Health
Deadly heat wave raises health risks for vulnerable people
Extreme heat is not just making days miserable; it is pushing bodies past their ability to cool down. Across Europe, Asia and parts of the United States, dangerously high temperatures are turning a seasonal discomfort into a public-health emergency. The danger is not only the temperature itself, but how long people are exposed, how much their bodies can recover, and whether they have the medical, social and economic resources to get out of the heat.
Why this heat wave is so dangerous
Heat becomes deadly when the body can no longer shed enough warmth to protect the brain, heart and other organs. A global heat wave can strain hospitals, overwhelm city infrastructure and expose gaps in daily routines that many people rely on to stay safe, from commuting and school schedules to work shifts and housing conditions.
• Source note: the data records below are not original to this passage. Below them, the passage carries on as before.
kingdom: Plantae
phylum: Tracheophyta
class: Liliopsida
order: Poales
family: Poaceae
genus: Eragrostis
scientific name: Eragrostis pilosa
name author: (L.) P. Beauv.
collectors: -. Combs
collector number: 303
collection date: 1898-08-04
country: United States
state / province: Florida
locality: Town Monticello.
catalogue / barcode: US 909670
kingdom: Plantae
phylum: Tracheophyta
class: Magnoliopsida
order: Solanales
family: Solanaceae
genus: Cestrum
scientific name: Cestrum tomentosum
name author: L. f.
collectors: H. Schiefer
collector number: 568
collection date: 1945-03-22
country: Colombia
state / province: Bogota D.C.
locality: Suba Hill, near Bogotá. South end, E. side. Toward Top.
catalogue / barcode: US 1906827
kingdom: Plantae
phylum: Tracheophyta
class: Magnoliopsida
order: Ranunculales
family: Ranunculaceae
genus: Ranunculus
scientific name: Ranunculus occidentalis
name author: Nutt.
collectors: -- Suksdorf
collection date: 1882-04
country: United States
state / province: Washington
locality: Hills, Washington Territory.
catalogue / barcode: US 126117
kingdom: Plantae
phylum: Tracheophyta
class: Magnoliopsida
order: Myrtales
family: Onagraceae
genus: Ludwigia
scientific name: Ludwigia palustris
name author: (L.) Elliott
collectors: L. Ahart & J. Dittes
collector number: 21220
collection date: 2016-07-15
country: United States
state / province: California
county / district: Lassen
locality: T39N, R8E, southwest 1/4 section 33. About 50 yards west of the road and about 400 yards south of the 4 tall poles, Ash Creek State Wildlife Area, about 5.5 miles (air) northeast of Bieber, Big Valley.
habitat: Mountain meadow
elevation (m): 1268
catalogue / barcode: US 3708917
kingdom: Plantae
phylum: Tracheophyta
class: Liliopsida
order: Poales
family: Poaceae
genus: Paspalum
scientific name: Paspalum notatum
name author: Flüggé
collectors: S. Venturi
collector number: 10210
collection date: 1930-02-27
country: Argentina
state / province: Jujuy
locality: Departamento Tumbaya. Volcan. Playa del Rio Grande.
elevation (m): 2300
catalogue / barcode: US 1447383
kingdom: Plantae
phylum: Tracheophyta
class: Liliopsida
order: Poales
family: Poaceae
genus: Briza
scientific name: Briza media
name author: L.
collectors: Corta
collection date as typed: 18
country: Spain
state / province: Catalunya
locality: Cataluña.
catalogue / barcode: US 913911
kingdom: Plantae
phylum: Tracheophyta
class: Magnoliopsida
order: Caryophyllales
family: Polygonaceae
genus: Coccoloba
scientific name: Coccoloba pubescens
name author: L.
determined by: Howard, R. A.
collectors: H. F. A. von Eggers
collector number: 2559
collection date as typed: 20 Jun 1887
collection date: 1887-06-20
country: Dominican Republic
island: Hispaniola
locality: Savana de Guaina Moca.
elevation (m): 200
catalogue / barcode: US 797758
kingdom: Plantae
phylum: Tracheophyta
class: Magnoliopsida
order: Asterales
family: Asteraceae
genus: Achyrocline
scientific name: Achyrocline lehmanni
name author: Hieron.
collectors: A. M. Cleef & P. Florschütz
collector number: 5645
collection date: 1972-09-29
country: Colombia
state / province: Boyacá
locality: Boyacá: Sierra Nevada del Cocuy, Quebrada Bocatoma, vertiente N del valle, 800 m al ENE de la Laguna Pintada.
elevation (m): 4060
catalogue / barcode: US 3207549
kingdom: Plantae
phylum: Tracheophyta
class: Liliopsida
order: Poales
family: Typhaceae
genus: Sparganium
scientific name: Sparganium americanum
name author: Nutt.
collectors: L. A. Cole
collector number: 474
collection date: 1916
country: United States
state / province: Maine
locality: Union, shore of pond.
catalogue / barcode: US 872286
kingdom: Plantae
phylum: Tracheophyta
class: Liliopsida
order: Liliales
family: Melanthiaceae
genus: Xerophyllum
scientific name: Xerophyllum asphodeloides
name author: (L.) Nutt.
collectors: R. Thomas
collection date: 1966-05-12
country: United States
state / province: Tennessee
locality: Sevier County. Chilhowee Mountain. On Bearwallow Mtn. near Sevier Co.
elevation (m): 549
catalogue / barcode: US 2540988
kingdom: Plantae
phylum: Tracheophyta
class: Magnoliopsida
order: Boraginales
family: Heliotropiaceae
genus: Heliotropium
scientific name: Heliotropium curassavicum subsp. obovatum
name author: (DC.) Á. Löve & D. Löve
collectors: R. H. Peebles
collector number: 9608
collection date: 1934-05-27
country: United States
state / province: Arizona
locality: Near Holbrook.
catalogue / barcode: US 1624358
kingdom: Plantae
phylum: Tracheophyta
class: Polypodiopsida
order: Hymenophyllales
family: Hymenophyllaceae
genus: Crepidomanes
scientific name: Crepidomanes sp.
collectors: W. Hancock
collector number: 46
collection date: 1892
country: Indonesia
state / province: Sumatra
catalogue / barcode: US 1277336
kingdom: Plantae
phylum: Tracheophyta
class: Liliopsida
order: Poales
The risk is especially high when high temperatures last for days, because repeated exposure leaves less time for recovery.
That is why extreme heat deserves the same urgency as storms or floods, even though it is often invisible. By the time a person looks visibly unwell, their core temperature may already be climbing into a range where organ damage can begin.
Heat exhaustion and heatstroke are not the same
Heat exhaustion is the warning stage many people can still reverse if they act quickly. It can cause dizziness, headaches, shaking and thirst. In many cases it is not considered serious if the person cools down within 30 minutes, but that clock matters.
Heatstroke is the emergency. It happens when core body temperature rises above 105 degrees Fahrenheit, or 40.6 Celsius. At that point, the body’s cooling system is failing. Rapid breathing, confusion, seizures and nausea can follow, and without fast treatment heatstroke can lead to organ damage or death.
The practical lesson is simple: do not wait for collapse. If someone is dizzy, shaky, weak or unusually thirsty after being in the heat, move them to a cooler place, start cooling them immediately, and watch closely for any worsening symptoms. If the signs do not improve quickly, or if confusion, seizure activity or trouble breathing appears, emergency care is needed right away.
Who faces the highest risk
The most vulnerable people are not a single group, but they share one thing: they are either physiologically less able to handle heat or they have less ability to escape it. Young babies are at risk because they depend on adults to keep them cool and hydrated. Older adults can be more sensitive to heat stress. People experiencing homelessness often have no reliable place to retreat to when temperatures soar.
Outdoor workers and others who must stay active in the heat face a different problem: exposure is built into their day. Agricultural laborers, construction workers, delivery workers and others in physically demanding jobs may have little choice about when they can rest, hydrate or seek shade. When heat is paired with work, risk rises sharply because exertion raises body temperature even faster.
Existing illness also makes heat more dangerous. Cardiovascular disease can make it harder for the heart to keep up with the body’s cooling needs. Respiratory disease can add strain when breathing becomes rapid. Diabetes can complicate hydration and the body’s response to stress. Heat does not act in isolation, it hits hardest where health is already fragile.

The less obvious dangers: delayed symptoms and no overnight recovery
One of the most dangerous misconceptions about extreme heat is that if the worst discomfort passes, the danger is over. Symptoms can worsen later, especially if the body never fully cools down. People may feel unwell after leaving the sun, then deteriorate again once they try to return to normal activity.
That is why overnight heat matters. When temperatures stay high after dark, the body loses the chance to recover before the next day begins. Poor sleep, dehydration and lingering strain can combine, making the following day more dangerous than the one before. Heat illness can also escalate quickly once a person returns to activity, even if they seemed to improve earlier.
What should trigger immediate action
Certain signs should never be brushed off as just discomfort. Watch for:
• Dizziness, headache, shaking or thirst after heat exposure • Confusion, disorientation or unusual behavior • Rapid breathing • Nausea • Seizures • Symptoms that do not improve within 30 minutes of cooling down
These signs matter because heatstroke can move fast. Once core temperature climbs above 105 degrees Fahrenheit, the risk shifts from manageable heat stress to a medical emergency with life-threatening consequences. When in doubt, treat the situation as urgent rather than waiting for it to pass.
Why the public-health stakes go far beyond one hot day
The toll of heat is already large. Estimates suggest just under half a million deaths each year worldwide are linked to excess heat. In Europe, a study of 854 cities found climate change was responsible for 68% of an estimated 24,400 heat deaths in 2025. Those numbers underline a painful truth: the problem is not limited to isolated heat advisories, but to a warming climate that is steadily widening the circle of danger.
The burden also falls unevenly. People with the fewest resources often live in the hottest housing, have the least access to cooling and are least able to stop working when temperatures rise. That makes extreme heat not only a medical issue, but an equity issue and a policy issue. As heatwaves spread into more places and more months of the year, the people most at risk will need faster recognition, safer conditions and a public-health system prepared to treat heat as the acute threat it has become.